> [TASK BRIEF] Give the entries back exactly as they stand, but without pictures.

### TASK MATERIAL

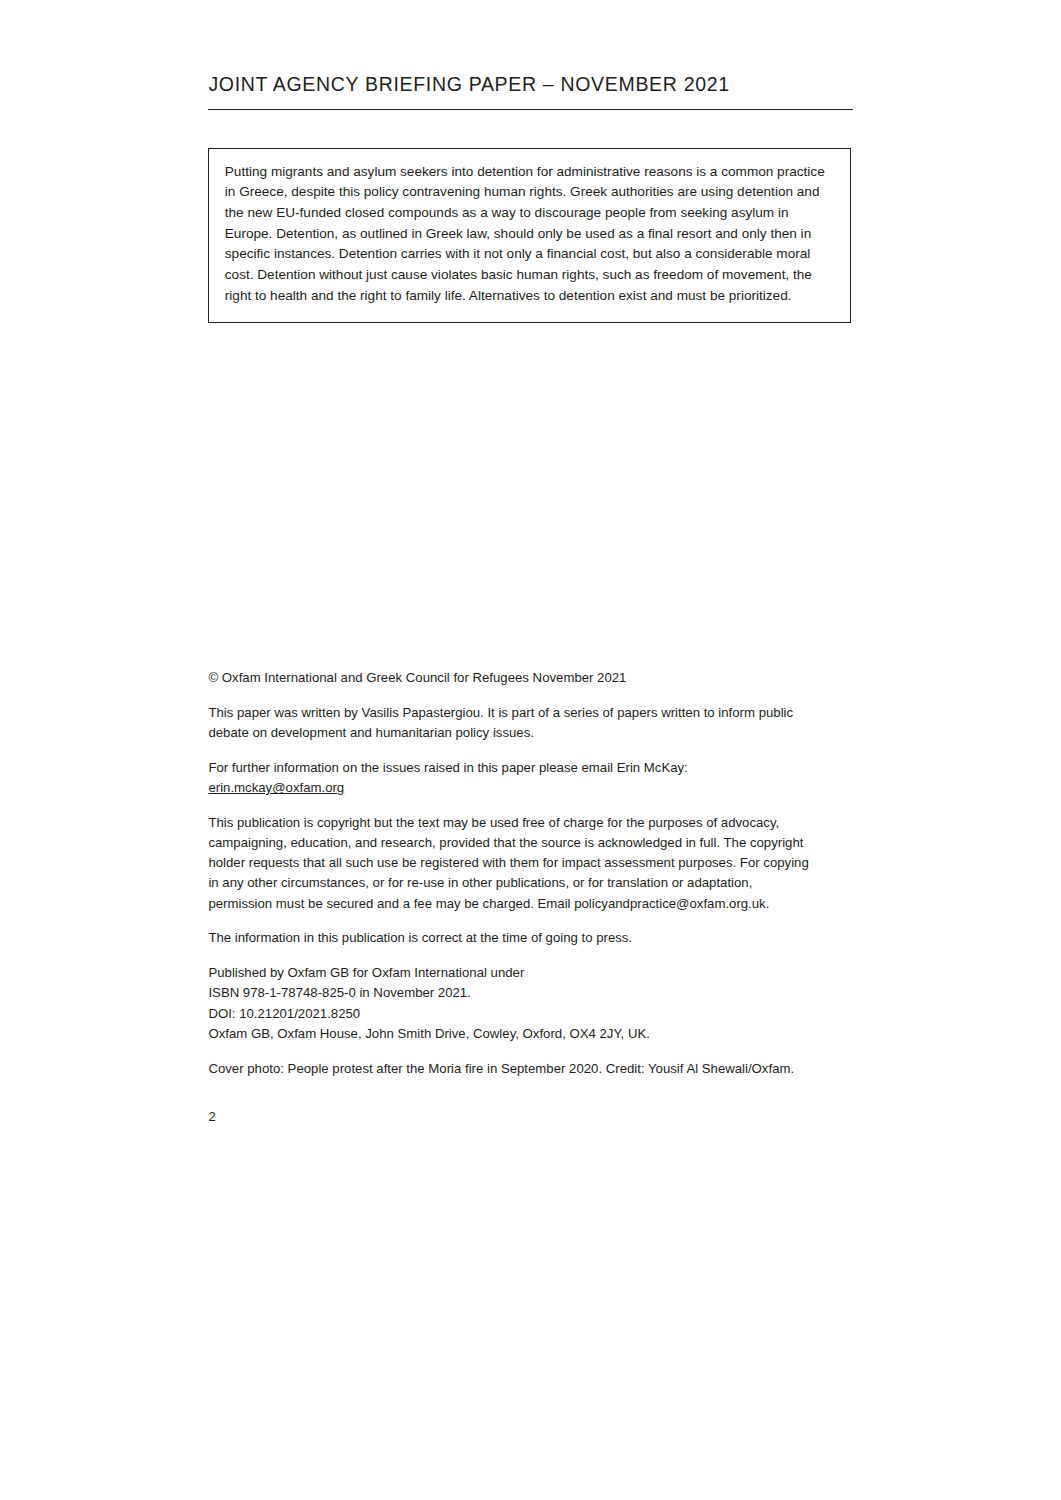Joint Agency Briefing Paper – November 2021
Putting migrants and asylum seekers into detention for administrative reasons is a common practice in Greece, despite this policy contravening human rights. Greek authorities are using detention and the new EU-funded closed compounds as a way to discourage people from seeking asylum in Europe. Detention, as outlined in Greek law, should only be used as a final resort and only then in specific instances. Detention carries with it not only a financial cost, but also a considerable moral cost. Detention without just cause violates basic human rights, such as freedom of movement, the right to health and the right to family life. Alternatives to detention exist and must be prioritized.
© Oxfam International and Greek Council for Refugees November 2021
This paper was written by Vasilis Papastergiou. It is part of a series of papers written to inform public debate on development and humanitarian policy issues.
For further information on the issues raised in this paper please email Erin McKay: erin.mckay@oxfam.org
This publication is copyright but the text may be used free of charge for the purposes of advocacy, campaigning, education, and research, provided that the source is acknowledged in full. The copyright holder requests that all such use be registered with them for impact assessment purposes. For copying in any other circumstances, or for re-use in other publications, or for translation or adaptation, permission must be secured and a fee may be charged. Email policyandpractice@oxfam.org.uk.
The information in this publication is correct at the time of going to press.
Published by Oxfam GB for Oxfam International under ISBN 978-1-78748-825-0 in November 2021. DOI: 10.21201/2021.8250 Oxfam GB, Oxfam House, John Smith Drive, Cowley, Oxford, OX4 2JY, UK.
Cover photo: People protest after the Moria fire in September 2020. Credit: Yousif Al Shewali/Oxfam.
2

######

> [THE ANSWER]
Joint Agency Briefing Paper – November 2021
Putting migrants and asylum seekers into detention for administrative reasons is a common practice in Greece, despite this policy contravening human rights. Greek authorities are using detention and the new EU-funded closed compounds as a way to discourage people from seeking asylum in Europe. Detention, as outlined in Greek law, should only be used as a final resort and only then in specific instances. Detention carries with it not only a financial cost, but also a considerable moral cost. Detention without just cause violates basic human rights, such as freedom of movement, the right to health and the right to family life. Alternatives to detention exist and must be prioritized.
© Oxfam International and Greek Council for Refugees November 2021
This paper was written by Vasilis Papastergiou. It is part of a series of papers written to inform public debate on development and humanitarian policy issues.
For further information on the issues raised in this paper please email Erin McKay: erin.mckay@oxfam.org
This publication is copyright but the text may be used free of charge for the purposes of advocacy, campaigning, education, and research, provided that the source is acknowledged in full. The copyright holder requests that all such use be registered with them for impact assessment purposes. For copying in any other circumstances, or for re-use in other publications, or for translation or adaptation, permission must be secured and a fee may be charged. Email policyandpractice@oxfam.org.uk.
The information in this publication is correct at the time of going to press.
Published by Oxfam GB for Oxfam International under ISBN 978-1-78748-825-0 in November 2021. DOI: 10.21201/2021.8250 Oxfam GB, Oxfam House, John Smith Drive, Cowley, Oxford, OX4 2JY, UK.
Cover photo: People protest after the Moria fire in September 2020. Credit: Yousif Al Shewali/Oxfam.
2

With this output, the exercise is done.